The friction doesn’t have to be pronounced to affect your ink. Get your art done in the areas that won’t be exposed to too much movement. Fading will occur even if the friction is mild and caused by clothe motion.
This type of friction is very slow, though. After a few years, however, it all adds up to reduce your tat’s vibrancy.
After the Ink
Right off the bat, you’ll not live to see the ink fade into invisibility. There are a couple of well-documented mummies, that are well over 1,000 years old, with their mods intact.
What will happen if you don’t look after your tattoo is that it may end up looking blemished and aged—a long shot from the eye-catching art you left the tattoo shop with. Reclaiming the tat’s lost glory involves another painful do-over that’ll cost you a few extra bucks.
To avoid this, begin the aftercare process with your tattooist-recommended ointments and moisturizers immediately the wound is ready for attention. That should be around the time the artist recommends you take off the dressing.
What to Do
After removing the dressing, wash the wound with antiseptic soap and warm, distilled water, and apply a recommended moisturizing lotion. This is to keep the area hydrated and stop it from drying and flaking over.
The best tattoo lotion I’ve ever personally used is a (vegan) aftercare product called Hustle Butter. This stuff works amazingly well during the healing process – not only to keep your tattoo really well hydrated, but it’s also very good at soothing any annoying itchiness or irritation.
Repeat this process every day for about seven days.
Petroleum jelly is regularly suggested, but it’s neither necessary nor beneficial.
What Not to Do
For the first two weeks after inking:
- Avoid swimming or prolonged immersion in water (showers are ok)
- Wear UV protective clothing
- Avoid sunbeds or fake tan
- Wear loose clothing to avoid irritating the wound
- Keep your tattoo out of direct sunlight where possible
Avoiding the Fade
There are two main culprits behind post-healing fading:
The effects of sunlight on your ink are two-fold:
- UV rays bleach colors
Sunlight hastens the disintegration of colors. This is why clothes fade when they’re exposed to the sun for too long. This is the same principle behind tattoo fading. Avoid overexposure to the sun or apply sunscreen on the tat every time you can’t.

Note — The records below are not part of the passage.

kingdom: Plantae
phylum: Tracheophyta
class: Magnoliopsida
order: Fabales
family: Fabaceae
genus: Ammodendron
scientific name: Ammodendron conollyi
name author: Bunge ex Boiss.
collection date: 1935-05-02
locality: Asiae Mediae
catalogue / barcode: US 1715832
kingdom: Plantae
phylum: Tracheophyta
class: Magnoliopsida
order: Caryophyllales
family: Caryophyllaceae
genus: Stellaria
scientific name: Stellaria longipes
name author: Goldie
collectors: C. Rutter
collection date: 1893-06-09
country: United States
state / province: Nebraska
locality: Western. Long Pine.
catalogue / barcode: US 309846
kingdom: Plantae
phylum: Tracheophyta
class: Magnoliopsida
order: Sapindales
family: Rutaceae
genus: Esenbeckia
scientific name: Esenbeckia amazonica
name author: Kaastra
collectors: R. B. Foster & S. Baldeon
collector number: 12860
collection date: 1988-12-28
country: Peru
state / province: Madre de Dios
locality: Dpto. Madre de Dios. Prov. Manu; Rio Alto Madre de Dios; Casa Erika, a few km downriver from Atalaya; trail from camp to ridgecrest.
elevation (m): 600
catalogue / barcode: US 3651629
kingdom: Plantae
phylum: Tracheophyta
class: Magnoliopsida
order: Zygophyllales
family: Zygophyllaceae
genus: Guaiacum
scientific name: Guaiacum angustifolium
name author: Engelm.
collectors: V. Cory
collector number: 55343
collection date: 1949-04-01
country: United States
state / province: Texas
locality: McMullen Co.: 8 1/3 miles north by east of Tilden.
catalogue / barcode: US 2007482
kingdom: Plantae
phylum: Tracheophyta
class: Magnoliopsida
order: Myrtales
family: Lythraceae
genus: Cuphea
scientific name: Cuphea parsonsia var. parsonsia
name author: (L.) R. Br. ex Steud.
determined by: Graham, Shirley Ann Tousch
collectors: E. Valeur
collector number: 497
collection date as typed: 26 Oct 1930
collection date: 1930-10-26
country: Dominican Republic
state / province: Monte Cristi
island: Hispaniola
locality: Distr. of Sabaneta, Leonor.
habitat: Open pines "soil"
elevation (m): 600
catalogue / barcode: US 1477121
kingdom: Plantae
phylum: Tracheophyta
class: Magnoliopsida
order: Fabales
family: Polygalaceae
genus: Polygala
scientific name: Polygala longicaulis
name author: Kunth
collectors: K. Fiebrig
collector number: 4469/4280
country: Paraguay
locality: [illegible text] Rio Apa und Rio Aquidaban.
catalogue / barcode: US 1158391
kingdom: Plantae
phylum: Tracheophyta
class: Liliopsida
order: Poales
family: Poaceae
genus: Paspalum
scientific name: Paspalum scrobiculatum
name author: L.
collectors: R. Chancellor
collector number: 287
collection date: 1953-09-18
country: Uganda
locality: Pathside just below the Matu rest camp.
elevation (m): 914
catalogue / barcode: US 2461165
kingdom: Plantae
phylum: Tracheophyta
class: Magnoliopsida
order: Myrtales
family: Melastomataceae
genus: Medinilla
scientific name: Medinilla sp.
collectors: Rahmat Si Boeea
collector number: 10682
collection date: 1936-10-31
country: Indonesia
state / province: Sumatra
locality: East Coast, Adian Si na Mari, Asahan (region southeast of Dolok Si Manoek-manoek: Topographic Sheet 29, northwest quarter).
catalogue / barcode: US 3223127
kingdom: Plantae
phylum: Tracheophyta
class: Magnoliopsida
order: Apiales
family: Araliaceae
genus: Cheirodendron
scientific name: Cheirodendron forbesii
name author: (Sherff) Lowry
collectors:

Sunburn kills skin cells, triggering new ones to be produced. When a tattoo is sunburnt, some of the colored cells are replaced as the skin heals, reducing the illustration’s vibrancy.
Maintaining a fresh-looking tattoo begins with your choice of artist, with high-quality pieces lasting longer. You also have to take good care of the fresh wound to ensure that the ink heals into the skin in the desired manner. After the ink is healed, keep it from direct sunlight and it should keep its beauty for decades.